Le peuple congolais est dégouté par une législature antipatriotique qui a vu tous les pouvoirs bradés au service du régime. Outre l’exécutif comme équipe dont la sélection est corrompue par le parti présidentiel, le judiciaire s’est édenté, la presse est enchaînée et le pouvoir législatif congolais s’est complètement dévalué.
Avec des députés et des sénateurs caméléonesques qui ont quasiment vendu leurs âmes au plus offrant, le peuple n’attend plus rien de leur dernière prestation parlementaire avant de sanctionner.
La rentrée parlementaire de septembre 2023 constitue un non-évènement pour les Congolais au regard des contre-performances enregistrées par leur entière mandature.
Toute la législature n’a été consacrée qu’à des conciliabules politiques de confiscation de la majorité parlementaire en totale violation de la loi. Ainsi, l’Assemblée nationale et le Sénat se sont littéralement compromis en accordant toutes leurs priorités à la satisfaction financière individuelle des députés et sénateurs. Pour la toute première fois depuis l’histoire de notre démocratie, députés et sénateurs ont décidé de se servir plutôt que de servir le peuple congolais.
Toutes les interpellations et motions initiées ont été soit monnayées soit étouffées. Le parlement n’a exercé qu’une fonction fantaisiste pour plaire au pouvoir. L’opposition a été systématiquement écrasée et rendue inaudible.
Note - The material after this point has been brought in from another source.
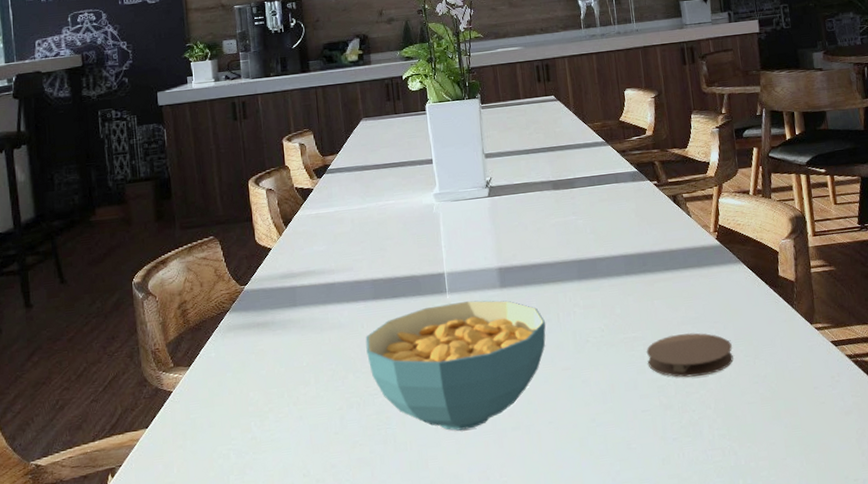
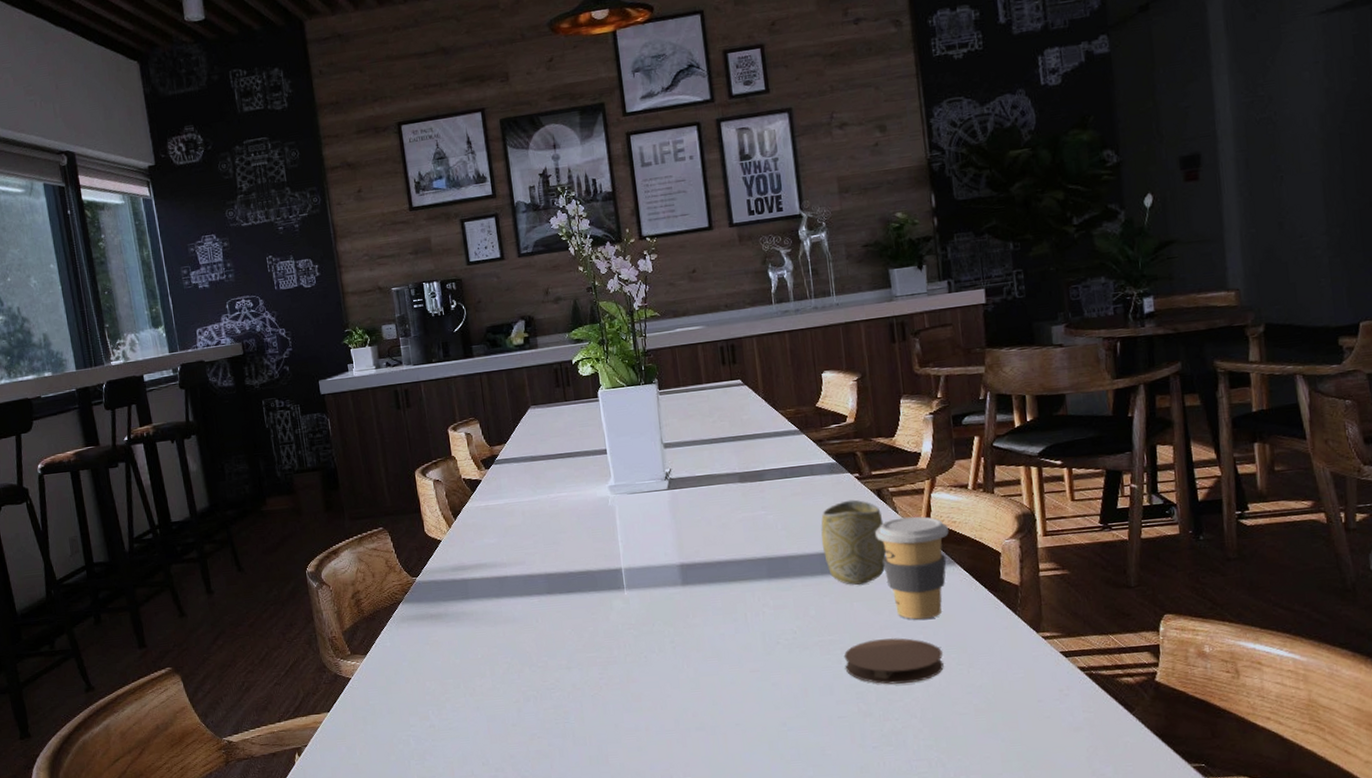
cereal bowl: present [365,300,546,431] -> none [540,597,732,728]
cup: none [624,205,682,284] -> present [821,499,887,585]
coffee cup: none [672,220,735,315] -> present [875,516,949,620]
Même le processus de désignation du porte-parole de l’opposition a été intentionnellement ignoré en violation de la loi portant statut de l’opposition en RDC, promulguée en 2007 qui prône le consensus entre opposants au parlement.
L’absence d’un contrôle parlementaire exemplaire à tous les niveaux de gestion des institutions a été déplorée. Enivrés par une dotation salariale faramineuse, les députés et sénateurs ont privilégié des débats dirigés et des coupes de champagne dans le cadre de l’Union Sacrée. C’est ainsi que le chambardement de la majorité parlementaire anciennement FCC en faveur du camp présidentiel a fragilisé la démocratie en République Démocratique du Congo.
Au plan électoral, le parlement, particulièrement l’Assemblée nationale, a désacralisé le processus électoral en allant de violation en violation de la loi. Une commission PAJ précipitamment installée pour la cause a déstructuré la procédure d’entérinement des délégués de bout en bout. La commission paritaire mixte de vérification des dossiers des candidatures des membres de CENI fut incomplètement constituée et arbitrairement exécutée.
La CASE considère que le parlement est à la base de la crise électorale pointue en cours en République Démocratique du Congo. La session parlementaire de septembre est l’accomplissement d’un processus gaspillé. Dans ces conditions, il est illusoire d’aller aux élections sans la représentation de l’Opposition à la CENI pour éviter de reconduire un système politique impopulaire.
Assemblée nationale : la session de septembre écourtée pour laisser la place aux élections

La conférence des présidents a été convoquée le lundi 18 septembre 2023, pour fixer les priorités de la nouvelle et dernière session à l’Assemblée nationale.
Cette session ordinaire de septembre 2023, fait désormais focus sur l’examen et le vote de la loi de reddition des comptes, exercice 2022, ainsi que le projet de finances exercice 2024.
Selon le rapporteur de la chambre basse du parlement, Joseph Lembi Libula, la conférence des présidents a décidé notamment de l’arrêt de la session ordinaire pour le mois de novembre prochain, afin de permettre aux députés nationaux de se préparer pour les élections législatives et présidentielles.
« Ce qu’il faut retenir de cette rencontre est que pour cette session qui est d’ailleurs la dernière de cette législature, le calendrier des travaux sera écourté par rapport aux élections qui se tiendront le 20 décembre de cette année. Nous avons donné priorité à certaines matières, entre autres, la reddition des comptes, le budget de la République pour l’exercice 2024 et quelques projets de ratification. Les échanges ont été fructueux et tous étions d’accord pour l’adoption de ce calendrier de manière plus pratique. La séance plénière de ce mercredi 20 septembre est consacrée à l’adoption de ce calendrier et le vendredi 22 septembre, il y aura une autre plénière sur la reddition des comptes, exercice 2022 », a annoncé Joseph Lembi.
Ouverte depuis le 15 septembre dernier, la session ordinaire de septembre sera exclusivement budgétaire. À cet effet, le bureau de l’Assemblée nationale a déjà réceptionné le projet de budget du gouvernement congolais exercice 2024, chiffré à 16, 6 milliards de dollars américains.
Dans le projet de budget, le gouvernement s’est assigné comme priorités : la sécurité, la gratuité de l’enseignement primaire, la gratuité de la maternité et le programme du développement de 145 territoires.